From the conditions prescribed above we obtain:

$$
 A= - \frac{1}{4} \sigma_{\inf} \quad ; \quad B=0 \quad ; \quad C=-\frac{a^4}{4}\sigma_{\inf} \quad ; \quad D=\frac{a^2}{2}\sigma_{\inf}
 $$

 The uniform tension $\frac{1}{2}\sigma_{\inf}$ is accounted for by $g(r)$ which can be written as :

 $$
 g(r) = A_1log (r) + B_1r^2log(r) +C_1r^2 + D_1
 $$

 which is a general solution for a stress distribution symmetrical about an axis[^K1].

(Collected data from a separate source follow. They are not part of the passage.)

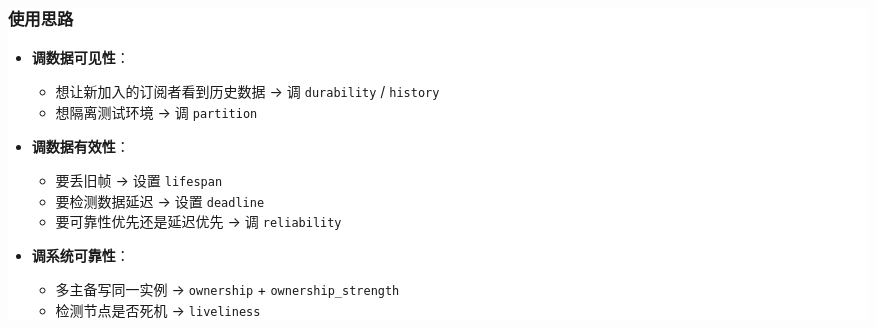 
### **使用思路**

* **调数据可见性**：

  * 想让新加入的订阅者看到历史数据 → 调 `durability` / `history`
  * 想隔离测试环境 → 调 `partition`
* **调数据有效性**：

  * 要丢旧帧 → 设置 `lifespan`
  * 要检测数据延迟 → 设置 `deadline`
  * 要可靠性优先还是延迟优先 → 调 `reliability`
* **调系统可靠性**：

  * 多主备写同一实例 → `ownership` + `ownership_strength`
  * 检测节点是否死机 → `liveliness`

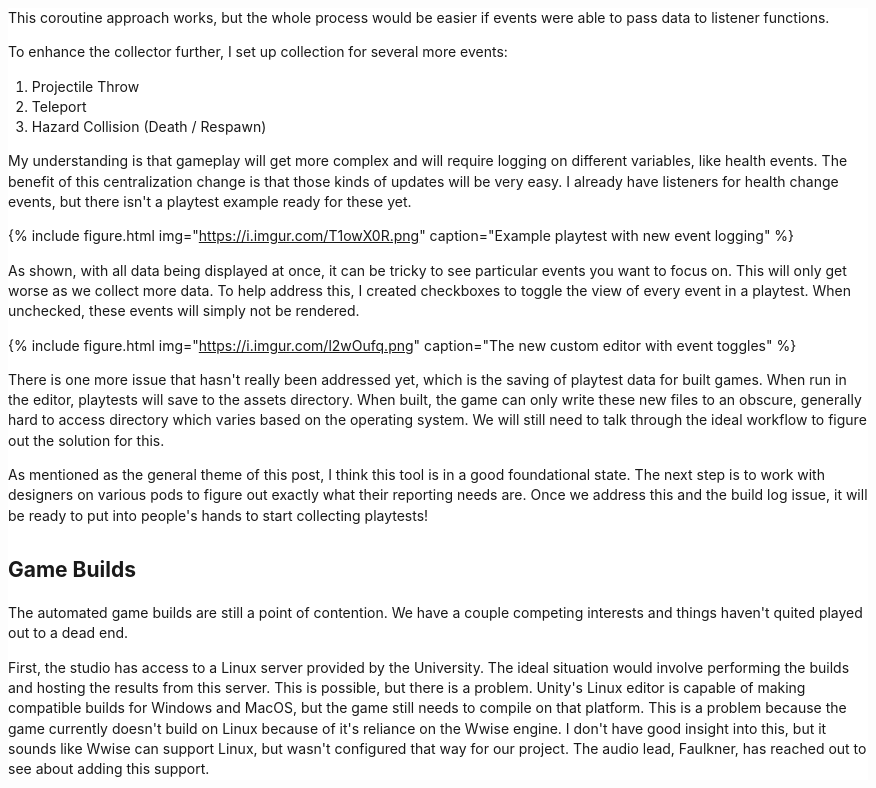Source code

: This coroutine approach works, but the whole process would be easier if events
were able to pass data to listener functions.

To enhance the collector further, I set up collection for several more events:

1. Projectile Throw
2. Teleport
3. Hazard Collision (Death / Respawn)

My understanding is that gameplay will get more complex and will require logging
on different variables, like health events. The benefit of this centralization
change is that those kinds of updates will be very easy. I already have
listeners for health change events, but there isn't a playtest example ready for
these yet.

{% include figure.html img="https://i.imgur.com/T1owX0R.png" caption="Example
playtest with new event logging" %}

As shown, with all data being displayed at once, it can be tricky to see
particular events you want to focus on. This will only get worse as we collect
more data. To help address this, I created checkboxes to toggle the view of
every event in a playtest. When unchecked, these events will simply not be
rendered.

{% include figure.html img="https://i.imgur.com/l2wOufq.png" caption="The new
custom editor with event toggles" %}

There is one more issue that hasn't really been addressed yet, which is the
saving of playtest data for built games. When run in the editor, playtests will
save to the assets directory. When built, the game can only write these new
files to an obscure, generally hard to access directory which varies based on
the operating system. We will still need to talk through the ideal workflow to
figure out the solution for this.

As mentioned as the general theme of this post, I think this tool is in a good
foundational state. The next step is to work with designers on various pods to
figure out exactly what their reporting needs are. Once we address this and the
build log issue, it will be ready to put into people's hands to start collecting
playtests!

## Game Builds

The automated game builds are still a point of contention. We have a couple
competing interests and things haven't quited played out to a dead end.

First, the studio has access to a Linux server provided by the University. The
ideal situation would involve performing the builds and hosting the results from
this server. This is possible, but there is a problem. Unity's Linux editor is
capable of making compatible builds for Windows and MacOS, but the game still
needs to compile on that platform. This is a problem because the game currently
doesn't build on Linux because of it's reliance on the Wwise engine. I don't
have good insight into this, but it sounds like Wwise can support Linux, but
wasn't configured that way for our project. The audio lead, Faulkner, has
reached out to see about adding this support.
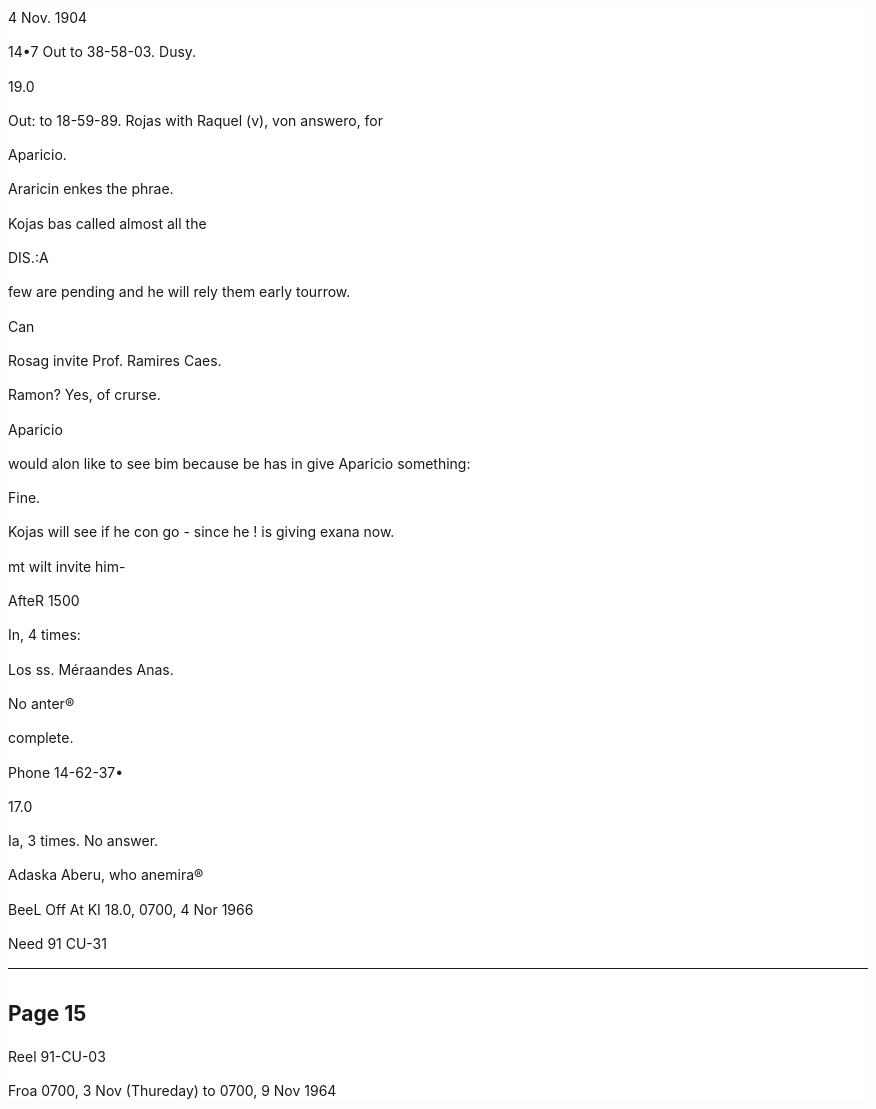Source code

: 4 Nov. 1904

14•7 Out to 38-58-03. Dusy.

19.0

Out: to 18-59-89. Rojas with Raquel (v), von answero, for

Aparicio.

Araricin enkes the phrae.

Kojas bas called almost all the

DIS.:A

few are pending and he will rely them early tourrow.

Can

Rosag invite Prof. Ramires Caes.

Ramon? Yes, of crurse.

Aparicio

would alon like to see bim because be has in give Aparicio something:

Fine.

Kojas will see if he con go - since he ! is giving exana now.

mt wilt invite him-

AfteR 1500

In, 4 times:

Los ss. Méraandes Anas.

No anter®

complete.

Phone 14-62-37•

17.0

Ia, 3 times. No answer.

Adaska Aberu, who anemira®

BeeL Off At KI 18.0, 0700, 4 Nor 1966

Need 91 CU-31

---

## Page 15

Reel 91-CU-03

Froa 0700, 3 Nov (Thureday) to 0700, 9 Nov 1964
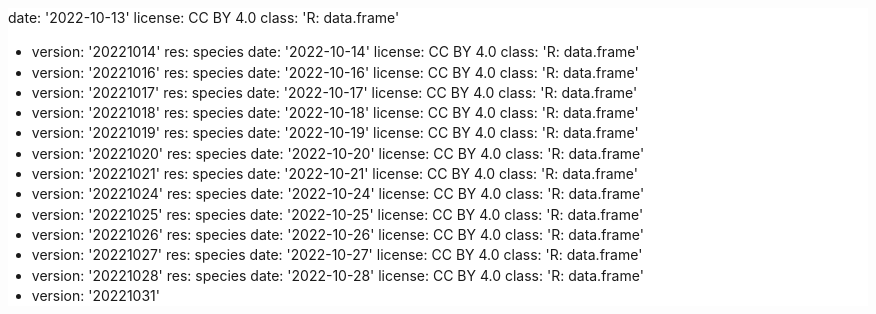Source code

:   date: '2022-10-13'
  license: CC BY 4.0
  class: 'R: data.frame'
- version: '20221014'
  res: species
  date: '2022-10-14'
  license: CC BY 4.0
  class: 'R: data.frame'
- version: '20221016'
  res: species
  date: '2022-10-16'
  license: CC BY 4.0
  class: 'R: data.frame'
- version: '20221017'
  res: species
  date: '2022-10-17'
  license: CC BY 4.0
  class: 'R: data.frame'
- version: '20221018'
  res: species
  date: '2022-10-18'
  license: CC BY 4.0
  class: 'R: data.frame'
- version: '20221019'
  res: species
  date: '2022-10-19'
  license: CC BY 4.0
  class: 'R: data.frame'
- version: '20221020'
  res: species
  date: '2022-10-20'
  license: CC BY 4.0
  class: 'R: data.frame'
- version: '20221021'
  res: species
  date: '2022-10-21'
  license: CC BY 4.0
  class: 'R: data.frame'
- version: '20221024'
  res: species
  date: '2022-10-24'
  license: CC BY 4.0
  class: 'R: data.frame'
- version: '20221025'
  res: species
  date: '2022-10-25'
  license: CC BY 4.0
  class: 'R: data.frame'
- version: '20221026'
  res: species
  date: '2022-10-26'
  license: CC BY 4.0
  class: 'R: data.frame'
- version: '20221027'
  res: species
  date: '2022-10-27'
  license: CC BY 4.0
  class: 'R: data.frame'
- version: '20221028'
  res: species
  date: '2022-10-28'
  license: CC BY 4.0
  class: 'R: data.frame'
- version: '20221031'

 Adding the two parts of the solution we finally obtain:

 $$
 \begin{align*}
\sigma_{rr} &= \frac{\sigma_{\inf}}{2} \left( 1 - \frac{a^2}{r^2}\right) + \frac{\sigma_{\inf}}{2} \left( 1 + \frac{3a^4}{r^4} - \frac{4a^2}{r^2}\right)cos2\theta \\
 \\
\sigma_{r\theta} &= -\frac{\sigma_{\inf}}{2} \left( 1 - \frac{3a^4}{r^4} + \frac{2a^2}{r^2}\right) sin2\theta\\
\\
\sigma_{\theta \theta} &= \frac{\sigma_{\inf}}{2} \left( 1 + \frac{a^2}{r^2}\right) - \frac{\sigma_{\inf}}{2} \left( 1 + \frac{3a^4}{r^4}\right)cos2\theta \\
\end{align*}
$$

For $r=a$ we can see that 
$$
\sigma_{rr}=\tau_{r \theta} =0 \quad ; \quad \sigma_{\theta \theta} = \sigma_{\inf} \left(1-2cos2\theta \right)
$$

the maximum stress experienced appear at $\theta = \pi /2 ; 3\pi/2$ where $\sigma_{\theta \theta} = 3\sigma_{inf}$ 

Note that for $\theta=0,\pi$ we obtain $\sigma_{\theta \theta}=-\sigma_{\inf}$. 

From the figure below, it is evident that the stress magnitude rapidly decreases to the remote load as $r$ increases. 

```{image} ../LEFM/Kirsch_stress.png
:alt: Stress contours
:width: 400px
:align: center
```



[^K1]: Theory of Elasticity; J.N. Goodier & S. Timoshenko 1951, New York.